Is it poisonous!??!? Or should I eat it? Mushrooms are notoriously difficult to categorize as poisonous or not. The same attribute in one yummy species can be present in a deadly one. Maybe some machine learning might help.
Download and then load the mushrooms dataset and then put it into a variable dataSet to make the rest of the code work. The documentation is here if you ever get curious what some of the columns mean.
You'll be predicting the "class" variable which has "p" for poisonous and "e" for edible.

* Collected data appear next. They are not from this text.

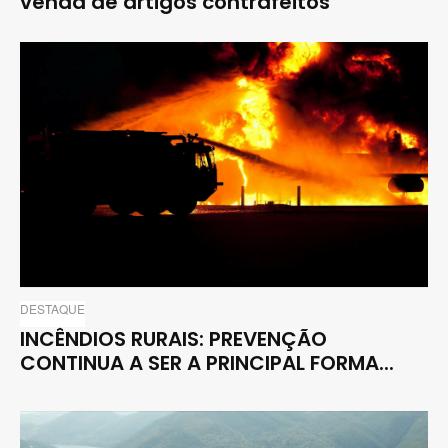
venda de artigos contrafeitos
DESTAQUE
INCÊNDIOS RURAIS: PREVENÇÃO
CONTINUA A SER A PRINCIPAL FORMA...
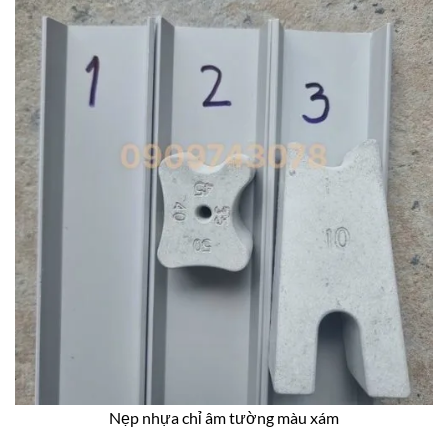
Nẹp nhựa chỉ âm tường màu xám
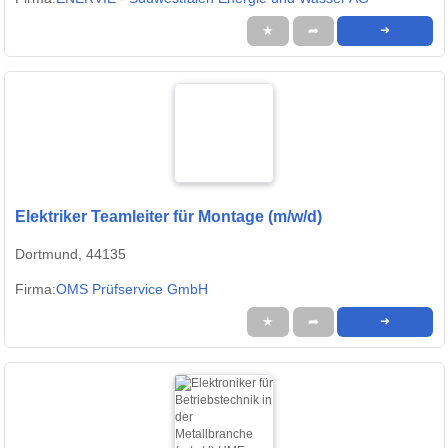
★
➦
➜
Elektriker Teamleiter für Montage (m/w/d)
Dortmund, 44135
Firma:
OMS Prüfservice GmbH
★
➦
➜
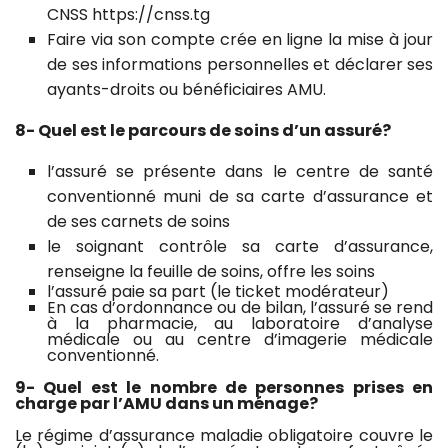
CNSS
https://cnss.tg
Faire via son compte crée en ligne la mise à jour
de ses informations personnelles et déclarer ses
ayants-droits ou bénéficiaires AMU.
8- Quel est le parcours de soins d’un assuré?
l’assuré se présente dans le centre de santé
conventionné muni de sa carte d’assurance et
de ses carnets de soins
le soignant contrôle sa carte d’assurance,
renseigne la feuille de soins, offre les soins
l’assuré paie sa part (le ticket modérateur)
En cas d’ordonnance ou de bilan, l’assuré se rend
à la pharmacie, au laboratoire d’analyse
médicale ou au centre d’imagerie médicale
conventionné.
9- Quel est le nombre de personnes prises en
charge par l’AMU dans un ménage?
Le régime d’assurance maladie obligatoire couvre le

Install and load some packages:
install.packages("rpart") # only need to do this once ever
install.packages("rpart.plot") # and this
library(rpart) # only need to do this once when reopening the code file
library(rpart.plot) # and this
Splitting your data
dataSet <- #put your data set here and then run the top part as is (don't change anything else)
n <- nrow(dataSet)
trainrows <- sample(1:n,n*0.75)
train <- dataSet[trainrows,]
test <- dataSet[-trainrows,]
Then you can you fit your model on your training set and test it using your test set. Here is the basic code to fit a tree. Here, pick around 6 variables.
decisionTree <- rpart(Predicted ~ predictor + predictor + predictor, data = train, method = "class") # CHANGE the predict things to your variables
prp(decisionTree)
To make the tree have more or fewer items in each node, add the argument , minsplit = NUM (specifies the minimum number of observations in a node for it to split). For example, if minsplit=1, then each new branch could have only 1 observation. If minsplit=10, then each branch would need 10 items from the dataset to split off into a new branch.
decisionTree <- rpart(Predicted ~ predictor + predictor + predcitor, data = train, method = "class", minsplit = __ )
prp(decisionTree)
Testing your predictions. For a decision tree, call the model on the training set and see how many it classified correctly. Then, do the same for the test set. The percentages should be similar.
train$predictedValues <- predict(decisionTree,train,type="class")
trainCorrect <- train$predictedValues == train$actualValues # CHANGE actualValues to the column you're predicting
sum(trainCorrect)/length(trainCorrect)
test$predictedValues <- predict(decisionTree,test,type="class")
testCorrect <- test$predictedValues == test$actualValues # CHANGE actualValues to the column you're predicting
sum(testCorrect)/length(testCorrect)
Make an overfit model and a well fit model.
How well does your good model perform? Will you trust them if you find a mushroom in the wild?
Okay, well... there are a lot of variables! Let's use a random forest instead, a form of machine learning that builds many trees, and then predicts a classification with all the trees by taking a majority vote from the trees. These tend to overperform individual trees, which are often overfit to their dataset.
You'll need to install another library.
install.packages("randomForest")
library(randomForest)
Then, let's build the model:
train$class <- as.factor(train$class) # This is really only necessary when we have numbers in the "class" column, but hey
set.seed(555) # this just makes it so we're all looking at the same "random" set
rf <- randomForest(class ~ ., ntree=5, data = train)
rf
This grew 5 trees and averaged their results. Can you find the two-way table that shows how accurate it was on the training set? Let's look at the accuracy as the trees grew and shifted the probability that we got mushrooms correct.
plot(rf)
Let's look at what variables ended up being most important!
varImpPlot(rf, sort = T, n.var=10, main="Top 10 - Variable Importance")
And then let's see how it performed on the test and train set.
test$predictions <- predict(rf, test)
sum(test$predictions == test$class) # number correct
sum(test$predictions != test$class) # number incorrect
Go back and grow 1000 trees instead!
Use the Titanic Dataset to find a tree that predicts whether someone will survive or not.
Do so with a manual tree and then also do so with a random forest.
What variables ended up being important with the random forest?